At just 17” in height, one of No.31’s greatest virtues is how low it lies to the floor. It is a complete 3-high line array that only comes up to the top of an average man’s diaphragm. That makes it even shorter than our own S/812 or Carbon Special models, which have allowed so many new customers to enjoy the thrills of Line Array ownership. If you’ve never heard a REL Line Array properly set up, you owe it to yourself to locate one and listen. This model opens up new vistas of performance for Reference-grade system owners who craved the transparency and dynamics of the older No.25 or the new No.32. With No.31, even decent-sized apartments and flats now have access to Reference-level sonic experiences.

We love all our designs—we’d never release a single one we didn’t feel that way about—but there is something about No.31 that has captured our hearts. It is the perfect package in both aesthetics and sonic performance. I can easily imagine building a system built around a 6-pack of these lovelies when I downsize my home. They are the fast, transparent speakers I love, but they don’t look like a tall stack of luggage about to fall on the hapless owner. This will keep my wife and me happily spinning records or CDs.



The construction methods used for the formation of both No.32’s and No.31’s cabinets.

That curvilinear cabinet was significant not just for its beauty, but for what it could do for sound quality… What we brought to the table was the “how” of making such a giant cabinet perfectly repeatable, which was no easy task.

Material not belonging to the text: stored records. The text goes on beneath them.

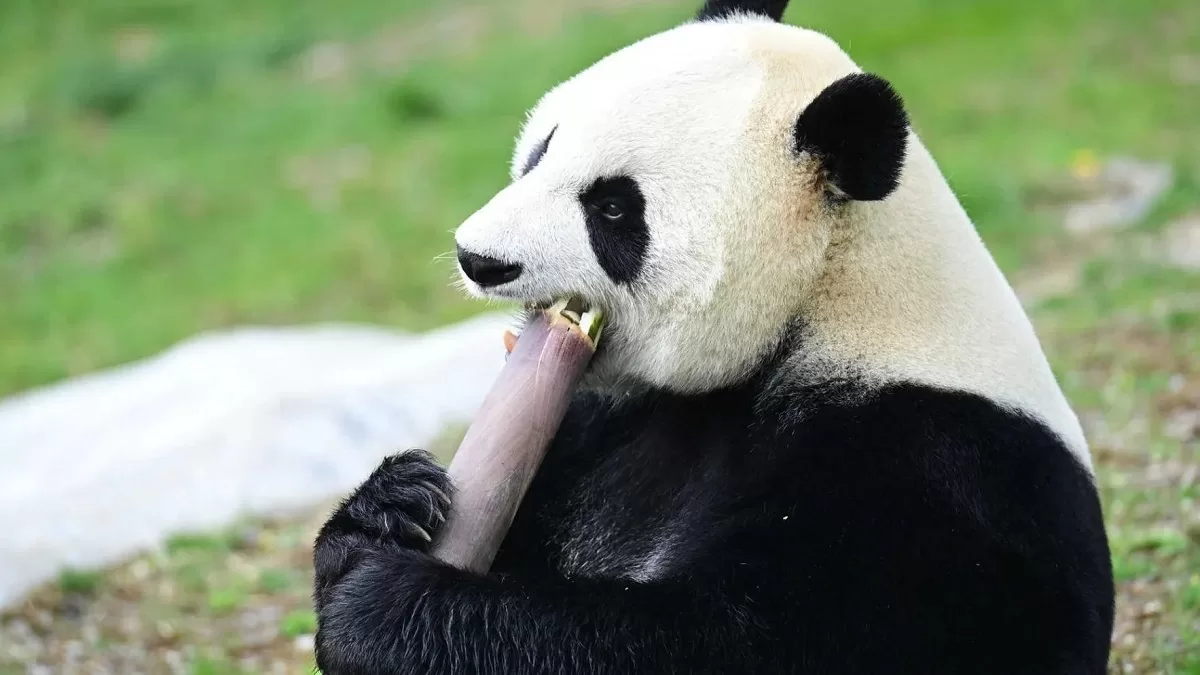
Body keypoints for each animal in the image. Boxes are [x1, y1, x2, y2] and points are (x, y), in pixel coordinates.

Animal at [311, 0, 1116, 673]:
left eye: (613, 207)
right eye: (540, 152)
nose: (479, 258)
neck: (829, 296)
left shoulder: (923, 469)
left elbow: (740, 638)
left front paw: (378, 606)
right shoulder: (597, 424)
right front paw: (391, 506)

Today, each No.31 is built the same way, using two large custom forms that precisely define both the positive and negative curvatures required. We load thick 30mm billets of Australian MDF into an RF (radio frequency) bombardment chamber. Then, the billet, having been placed on a perfectly flat surface, undergoes bombardment of energy until the binding agents and glues just begin to soften and release. Then, we quickly and gently slide it onto the bucks, those positive and negative curved jigs. A huge hydraulic ram presses the positively curved form into the softened billet of MDF. Then, the female curve accepts the billet until it exactly fits the lower form. These remain—locked as though in a fight to the death—overnight. The billet cools all the way back down to room temperature straight through its core.

In the morning, the process begins anew with a fresh billet in the chamber. By the second day, we have both sides necessary to begin building a single No.31. All told, the process to build the two sidewalls of one cabinet requires 21 steps, 48 hours, dozens of skilled workers, and a half-million-dollar chamber. We haven’t even gotten to the cabinet top, bottom, or inner plywood braces, which resemble giant instrumental bracing like that found in a guitar body. It takes five weeks to build a single cabinet and finish it.